> Work task
Each record below should be output verbatim, without pictures.

> Provided records
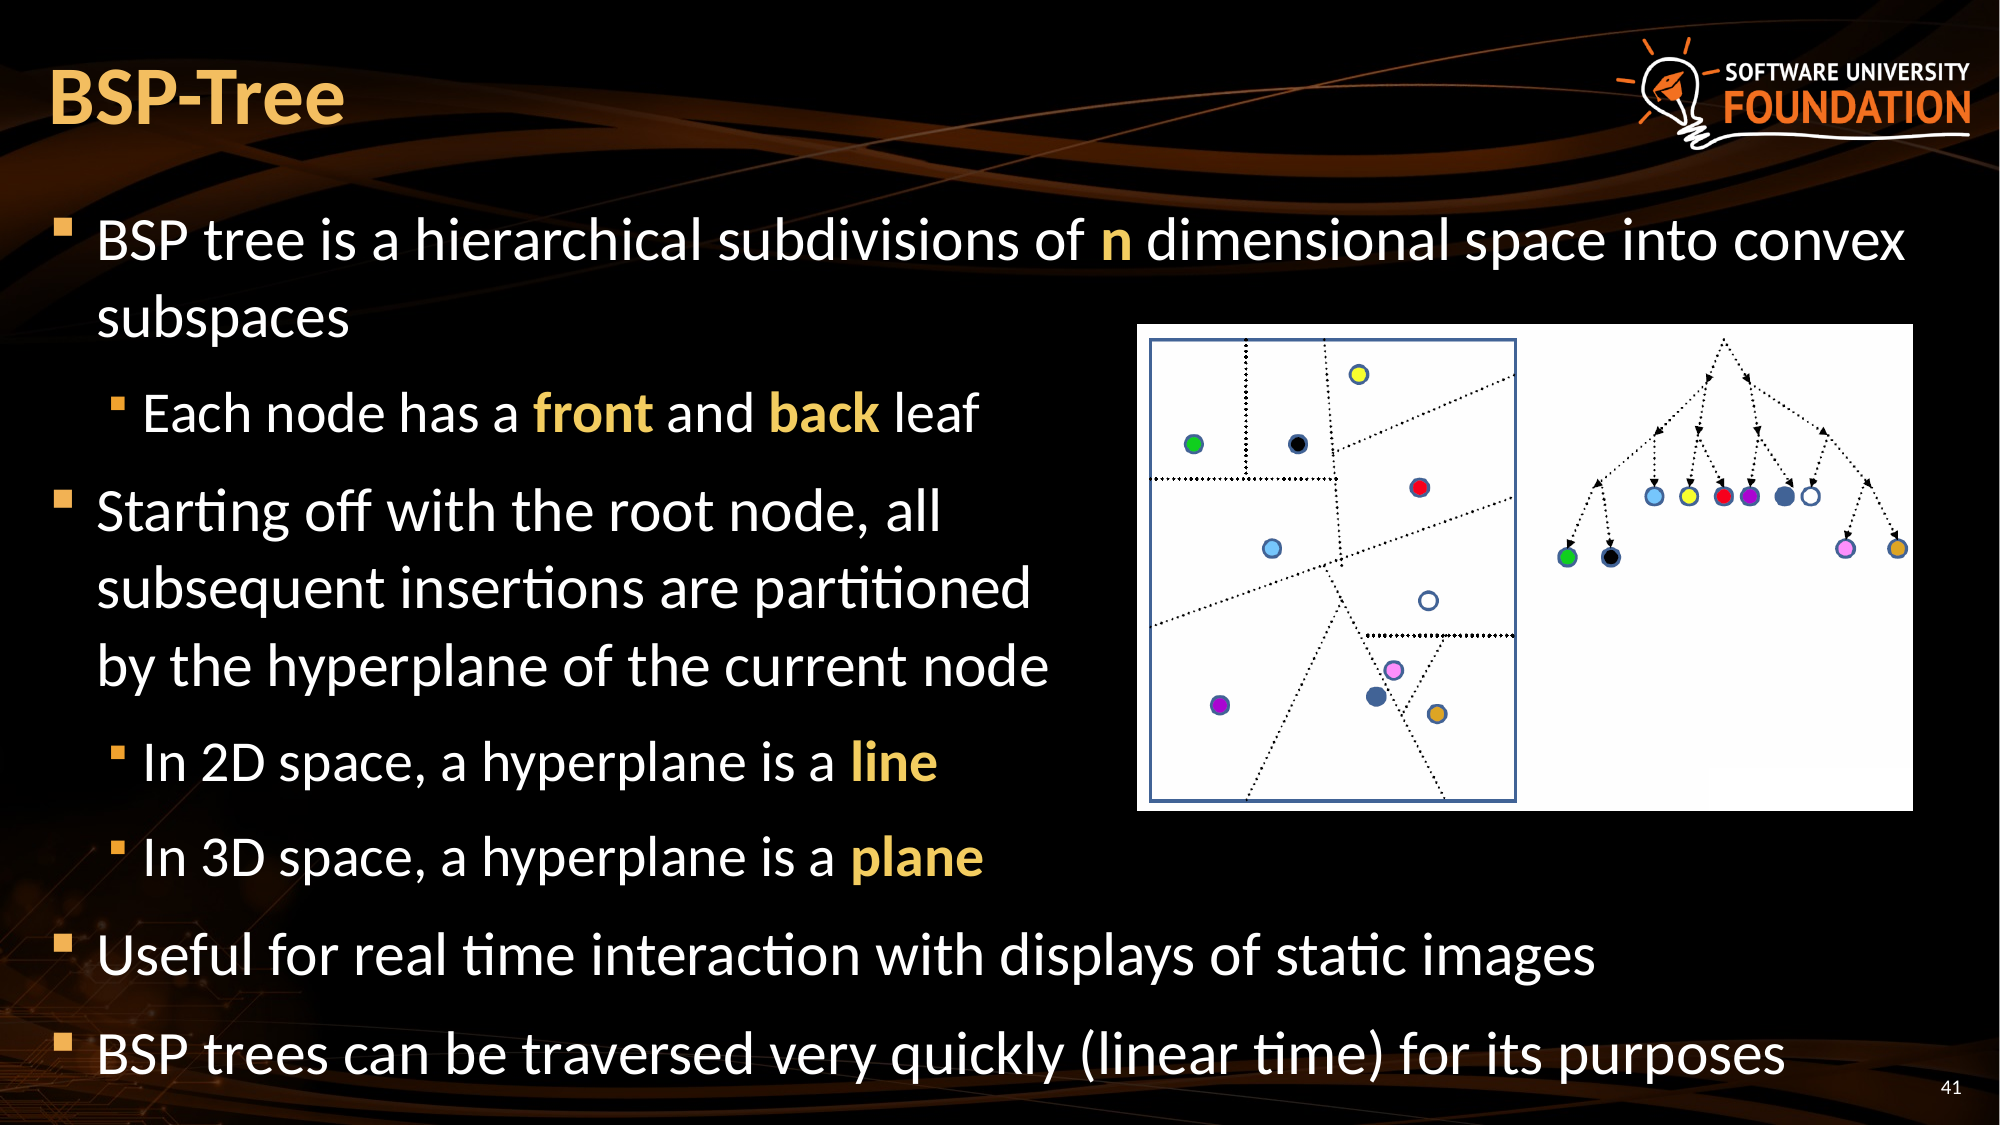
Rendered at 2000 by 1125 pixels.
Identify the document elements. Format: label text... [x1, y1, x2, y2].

picture [0, 0, 2000, 1125]
title BSP-Tree [30, 6, 1602, 189]
list BSP tree is a hierarchical subdivisions of n dimensional space into convex subspaces Each node has a front and back leaf Starting off with the root node, all subsequent insertions are partitioned by the hyperplane of the current node In 2D space, a hyperplane is a line In 3D space, a hyperplane is a plane Useful for real time interaction with displays of static images BSP trees can be traversed very quickly (linear time) for its purposes [31, 188, 1968, 1103]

> Answer area
Rendered at 2000 by 1125 pixels.
Identify the document elements. Format: label text... [x1, y1, x2, y2].

picture [0, 0, 2000, 1125]
title BSP-Tree [30, 6, 1602, 189]
list BSP tree is a hierarchical subdivisions of n dimensional space into convex subspaces Each node has a front and back leaf Starting off with the root node, all subsequent insertions are partitioned by the hyperplane of the current node In 2D space, a hyperplane is a line In 3D space, a hyperplane is a plane Useful for real time interaction with displays of static images BSP trees can be traversed very quickly (linear time) for its purposes [31, 188, 1968, 1103]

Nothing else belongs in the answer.